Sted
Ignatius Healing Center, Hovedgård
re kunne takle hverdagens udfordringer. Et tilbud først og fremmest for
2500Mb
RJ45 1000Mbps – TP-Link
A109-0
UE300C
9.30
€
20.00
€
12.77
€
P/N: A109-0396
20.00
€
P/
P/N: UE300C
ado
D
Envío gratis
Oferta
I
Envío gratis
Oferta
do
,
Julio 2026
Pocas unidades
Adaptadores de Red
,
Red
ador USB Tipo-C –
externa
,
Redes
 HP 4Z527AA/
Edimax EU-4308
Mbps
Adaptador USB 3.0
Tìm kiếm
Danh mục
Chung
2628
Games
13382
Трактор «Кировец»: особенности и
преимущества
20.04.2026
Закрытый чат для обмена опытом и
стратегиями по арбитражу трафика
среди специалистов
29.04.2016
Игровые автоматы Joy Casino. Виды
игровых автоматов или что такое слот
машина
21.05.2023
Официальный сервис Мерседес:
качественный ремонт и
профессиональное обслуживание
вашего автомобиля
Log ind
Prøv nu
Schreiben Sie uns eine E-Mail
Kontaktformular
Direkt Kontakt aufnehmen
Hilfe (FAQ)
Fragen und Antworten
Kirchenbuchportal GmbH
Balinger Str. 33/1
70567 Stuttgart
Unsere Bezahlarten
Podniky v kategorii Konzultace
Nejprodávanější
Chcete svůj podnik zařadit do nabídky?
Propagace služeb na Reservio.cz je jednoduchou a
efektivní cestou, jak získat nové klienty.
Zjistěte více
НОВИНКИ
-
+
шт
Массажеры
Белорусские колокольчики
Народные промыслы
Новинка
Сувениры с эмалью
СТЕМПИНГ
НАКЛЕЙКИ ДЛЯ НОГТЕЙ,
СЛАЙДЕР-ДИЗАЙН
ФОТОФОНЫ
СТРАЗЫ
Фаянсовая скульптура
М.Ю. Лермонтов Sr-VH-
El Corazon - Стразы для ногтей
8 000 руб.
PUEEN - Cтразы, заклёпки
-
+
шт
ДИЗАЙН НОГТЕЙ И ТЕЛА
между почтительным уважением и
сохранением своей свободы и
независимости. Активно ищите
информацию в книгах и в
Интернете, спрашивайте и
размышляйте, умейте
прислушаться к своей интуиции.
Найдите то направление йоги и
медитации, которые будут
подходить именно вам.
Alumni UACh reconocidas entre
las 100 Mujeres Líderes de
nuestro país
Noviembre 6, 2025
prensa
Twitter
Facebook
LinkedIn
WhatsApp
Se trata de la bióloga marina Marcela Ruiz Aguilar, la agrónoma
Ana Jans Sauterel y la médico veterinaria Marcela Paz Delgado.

------------------------------------------------------------------------

About this exercise: Format the text of the data above as a numbered list, one line per item, with any blank lines left out.

Answer to the exercise:
1. Sted
2. Ignatius Healing Center, Hovedgård
3. re kunne takle hverdagens udfordringer. Et tilbud først og fremmest for
4. 2500Mb
5. RJ45 1000Mbps – TP-Link
6. A109-0
7. UE300C
8. 9.30
9. €
10. 20.00
11. €
12. 12.77
13. €
14. P/N: A109-0396
15. 20.00
16. €
17. P/
18. P/N: UE300C
19. ado
20. D
21. Envío gratis
22. Oferta
23. I
24. Envío gratis
25. Oferta
26. do
27. ,
28. Julio 2026
29. Pocas unidades
30. Adaptadores de Red
31. ,
32. Red
33. ador USB Tipo-C –
34. externa
35. ,
36. Redes
37.  HP 4Z527AA/
38. Edimax EU-4308
39. Mbps
40. Adaptador USB 3.0
41. Tìm kiếm
42. Danh mục
43. Chung
44. 2628
45. Games
46. 13382
47. Трактор «Кировец»: особенности и
48. преимущества
49. 20.04.2026
50. Закрытый чат для обмена опытом и
51. стратегиями по арбитражу трафика
52. среди специалистов
53. 29.04.2016
54. Игровые автоматы Joy Casino. Виды
55. игровых автоматов или что такое слот
56. машина
57. 21.05.2023
58. Официальный сервис Мерседес:
59. качественный ремонт и
60. профессиональное обслуживание
61. вашего автомобиля
62. Log ind
63. Prøv nu
64. Schreiben Sie uns eine E-Mail
65. Kontaktformular
66. Direkt Kontakt aufnehmen
67. Hilfe (FAQ)
68. Fragen und Antworten
69. Kirchenbuchportal GmbH
70. Balinger Str. 33/1
71. 70567 Stuttgart
72. Unsere Bezahlarten
73. Podniky v kategorii Konzultace
74. Nejprodávanější
75. Chcete svůj podnik zařadit do nabídky?
76. Propagace služeb na Reservio.cz je jednoduchou a
77. efektivní cestou, jak získat nové klienty.
78. Zjistěte více
79. НОВИНКИ
80. -
81. +
82. шт
83. Массажеры
84. Белорусские колокольчики
85. Народные промыслы
86. Новинка
87. Сувениры с эмалью
88. СТЕМПИНГ
89. НАКЛЕЙКИ ДЛЯ НОГТЕЙ,
90. СЛАЙДЕР-ДИЗАЙН
91. ФОТОФОНЫ
92. СТРАЗЫ
93. Фаянсовая скульптура
94. М.Ю. Лермонтов Sr-VH-
95. El Corazon - Стразы для ногтей
96. 8 000 руб.
97. PUEEN - Cтразы, заклёпки
98. -
99. +
100. шт
101. ДИЗАЙН НОГТЕЙ И ТЕЛА
102. между почтительным уважением и
103. сохранением своей свободы и
104. независимости. Активно ищите
105. информацию в книгах и в
106. Интернете, спрашивайте и
107. размышляйте, умейте
108. прислушаться к своей интуиции.
109. Найдите то направление йоги и
110. медитации, которые будут
111. подходить именно вам.
112. Alumni UACh reconocidas entre
113. las 100 Mujeres Líderes de
114. nuestro país
115. Noviembre 6, 2025
116. prensa
117. Twitter
118. Facebook
119. LinkedIn
120. WhatsApp
121. Se trata de la bióloga marina Marcela Ruiz Aguilar, la agrónoma
122. Ana Jans Sauterel y la médico veterinaria Marcela Paz Delgado.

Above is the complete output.